Study Uncovers Gender Disparities in Trauma Care for Brain Injury Patients in Ontario

Nathaniel Iron, Indigenous Affairs Correspondent
5 Min Read
⏱️ 4 min read

New research reveals alarming gender disparities in the treatment of traumatic brain injuries (TBIs) among Ontario hospital patients. A study published in the Canadian Medical Association Journal on Monday highlights that female patients are 26 per cent less likely than male patients to be admitted to specialized trauma centres, even when accounting for age, injury severity, comorbidities, and socioeconomic factors. This finding raises critical questions about healthcare equity and the systemic biases that may contribute to this troubling trend.

Research Findings and Implications

The lead author of the study, Natalia Angeloni, a PhD candidate at the University of Toronto, emphasised the importance of recognising these disparities in healthcare access. “This is the first step, to recognise that there’s a gap and that females are less likely to be admitted to a trauma centre,” she stated in an interview. The research serves as a foundation for further exploration into TBI care, particularly for women, and aims to uncover the underlying causes of these inequities.

The study’s findings are based on data from ICES, a non-profit research institute in Ontario, which analysed records from 55,606 patients admitted for TBIs between April 2009 and March 2020. Out of the 18,650 patients who were later admitted to a trauma centre, only 26 per cent were female, while 38 per cent were male. Notably, female patients tended to be older, with a median age of 78 compared to 67 for their male counterparts, and presented higher incidences of conditions like dementia and hypertension.

Factors Influencing Disparities

The authors of the study identified several elements contributing to the differences in admissions to trauma centres. One significant factor is the unconscious biases that may affect clinical decision-making, particularly concerning how TBIs manifest in female patients. This discrepancy is compounded by the fact that females often experience TBIs from lower-velocity impacts, such as falls from standing height, which may not be perceived as critical, leading to prioritisation issues in emergency settings.

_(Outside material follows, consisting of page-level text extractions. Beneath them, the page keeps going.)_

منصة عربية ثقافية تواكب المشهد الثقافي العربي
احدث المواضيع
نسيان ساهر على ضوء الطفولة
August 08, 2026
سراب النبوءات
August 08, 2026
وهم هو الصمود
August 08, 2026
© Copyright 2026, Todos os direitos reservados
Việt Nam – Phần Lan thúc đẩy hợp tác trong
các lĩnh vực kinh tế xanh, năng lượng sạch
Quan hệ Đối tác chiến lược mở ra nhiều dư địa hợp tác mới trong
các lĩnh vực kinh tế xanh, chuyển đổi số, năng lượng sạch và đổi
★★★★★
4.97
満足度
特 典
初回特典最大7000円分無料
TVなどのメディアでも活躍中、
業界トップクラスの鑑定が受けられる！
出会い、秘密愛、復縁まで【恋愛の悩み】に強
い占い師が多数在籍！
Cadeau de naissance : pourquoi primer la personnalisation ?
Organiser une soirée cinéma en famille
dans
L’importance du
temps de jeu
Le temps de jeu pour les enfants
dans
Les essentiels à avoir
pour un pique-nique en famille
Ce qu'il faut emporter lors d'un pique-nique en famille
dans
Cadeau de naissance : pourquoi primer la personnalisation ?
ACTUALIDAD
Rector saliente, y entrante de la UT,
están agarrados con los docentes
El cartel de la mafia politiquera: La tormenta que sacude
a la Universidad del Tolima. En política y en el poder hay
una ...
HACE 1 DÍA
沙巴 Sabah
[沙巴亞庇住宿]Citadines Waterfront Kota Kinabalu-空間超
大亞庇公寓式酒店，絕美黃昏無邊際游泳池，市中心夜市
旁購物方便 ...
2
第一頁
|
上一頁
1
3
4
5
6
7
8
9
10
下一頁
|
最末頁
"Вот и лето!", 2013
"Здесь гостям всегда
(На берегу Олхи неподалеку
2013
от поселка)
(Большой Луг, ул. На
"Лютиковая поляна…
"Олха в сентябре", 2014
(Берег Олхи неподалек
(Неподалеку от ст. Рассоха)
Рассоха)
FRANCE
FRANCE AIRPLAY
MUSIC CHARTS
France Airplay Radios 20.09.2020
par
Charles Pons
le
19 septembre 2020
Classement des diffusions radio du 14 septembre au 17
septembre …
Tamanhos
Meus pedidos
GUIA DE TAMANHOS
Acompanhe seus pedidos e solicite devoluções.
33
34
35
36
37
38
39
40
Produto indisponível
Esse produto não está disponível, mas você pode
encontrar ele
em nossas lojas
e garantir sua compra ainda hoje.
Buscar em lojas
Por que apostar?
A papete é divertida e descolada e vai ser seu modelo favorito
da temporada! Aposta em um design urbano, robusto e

Furthermore, the authors noted that triage and transfer guidelines may not adequately reflect the unique presentations of TBIs in women. This oversight can result in missed or delayed recognition of the severity of injuries. Dr. Angeloni also pointed out that there may be additional factors influencing triage decisions that remain unmeasured, including the patient or family’s choice to decline transfer to a specialised facility.

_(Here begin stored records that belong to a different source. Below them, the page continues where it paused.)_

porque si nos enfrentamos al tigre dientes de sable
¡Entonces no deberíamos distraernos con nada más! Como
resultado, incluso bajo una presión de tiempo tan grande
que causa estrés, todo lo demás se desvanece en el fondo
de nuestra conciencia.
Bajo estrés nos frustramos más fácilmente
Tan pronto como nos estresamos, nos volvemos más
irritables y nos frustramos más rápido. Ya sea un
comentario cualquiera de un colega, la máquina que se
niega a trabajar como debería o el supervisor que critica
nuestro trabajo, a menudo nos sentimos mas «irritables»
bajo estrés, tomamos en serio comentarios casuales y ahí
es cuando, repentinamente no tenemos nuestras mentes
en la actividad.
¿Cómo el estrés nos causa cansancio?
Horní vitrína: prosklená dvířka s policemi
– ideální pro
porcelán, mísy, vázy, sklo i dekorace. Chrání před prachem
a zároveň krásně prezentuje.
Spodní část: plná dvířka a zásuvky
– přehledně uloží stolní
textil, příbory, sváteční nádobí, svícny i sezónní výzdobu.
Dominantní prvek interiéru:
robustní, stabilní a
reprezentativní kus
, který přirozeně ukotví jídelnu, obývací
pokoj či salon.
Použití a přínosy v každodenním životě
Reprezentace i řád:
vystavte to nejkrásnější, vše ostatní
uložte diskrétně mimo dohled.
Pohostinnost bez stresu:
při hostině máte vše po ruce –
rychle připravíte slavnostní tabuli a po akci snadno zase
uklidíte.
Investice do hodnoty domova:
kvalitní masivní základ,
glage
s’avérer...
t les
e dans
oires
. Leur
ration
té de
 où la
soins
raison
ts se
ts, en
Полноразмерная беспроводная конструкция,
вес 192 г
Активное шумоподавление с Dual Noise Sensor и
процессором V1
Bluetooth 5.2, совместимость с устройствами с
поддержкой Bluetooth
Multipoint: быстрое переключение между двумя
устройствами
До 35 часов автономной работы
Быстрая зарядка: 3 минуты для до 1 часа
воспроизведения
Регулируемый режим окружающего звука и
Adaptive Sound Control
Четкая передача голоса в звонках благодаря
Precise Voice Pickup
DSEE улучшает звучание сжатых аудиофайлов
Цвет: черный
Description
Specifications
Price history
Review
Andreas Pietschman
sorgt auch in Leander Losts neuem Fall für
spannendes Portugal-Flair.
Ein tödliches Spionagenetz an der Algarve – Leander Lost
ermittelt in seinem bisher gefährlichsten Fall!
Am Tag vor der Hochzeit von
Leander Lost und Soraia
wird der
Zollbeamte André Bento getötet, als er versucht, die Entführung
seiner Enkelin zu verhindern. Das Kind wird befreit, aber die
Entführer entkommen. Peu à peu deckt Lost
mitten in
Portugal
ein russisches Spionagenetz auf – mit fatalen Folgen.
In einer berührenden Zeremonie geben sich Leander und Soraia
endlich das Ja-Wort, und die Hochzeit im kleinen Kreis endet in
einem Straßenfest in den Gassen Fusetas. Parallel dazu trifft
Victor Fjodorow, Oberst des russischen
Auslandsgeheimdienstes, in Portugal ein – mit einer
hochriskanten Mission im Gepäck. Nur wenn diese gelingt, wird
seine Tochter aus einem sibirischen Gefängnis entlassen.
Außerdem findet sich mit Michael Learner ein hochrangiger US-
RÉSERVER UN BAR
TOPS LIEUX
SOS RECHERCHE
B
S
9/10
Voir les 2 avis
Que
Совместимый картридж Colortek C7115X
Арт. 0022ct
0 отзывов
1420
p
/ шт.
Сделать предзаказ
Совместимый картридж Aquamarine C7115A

A Call for Further Research

The study concludes that future investigations should focus on understanding how decisions regarding triage and inter-facility transfers are made. The authors highlighted that the current triaging process in Ontario hospitals is flawed, with rates of both overtriage and undertriage persisting despite established guidelines. They assert that understanding how these discrepancies relate to sex and gender is essential for improving patient care.

Dr. Angeloni highlighted that the issues identified in Ontario are not isolated; similar patterns have been observed globally. She noted that emergency care often requires rapid decision-making, which can lead to gendered assumptions in the absence of comprehensive information. She expressed hope that this study will encourage healthcare providers to reconsider their decision-making processes related to TBI care, advocating for a more nuanced approach that takes gender disparities into account.

Why it Matters

The disparities in trauma care for female patients with TBIs underscore a fundamental inequity within the healthcare system that cannot be ignored. By shining a light on these issues, the research calls for a critical examination of clinical practices and policies that may inadvertently perpetuate gender bias. Addressing these disparities is not just a matter of fairness; it has profound implications for patient outcomes and overall public health. Acknowledging and rectifying these inequities will ultimately contribute to a more equitable healthcare system for all individuals, regardless of gender, and ensure that everyone receives the specialised care they desperately need in times of crisis.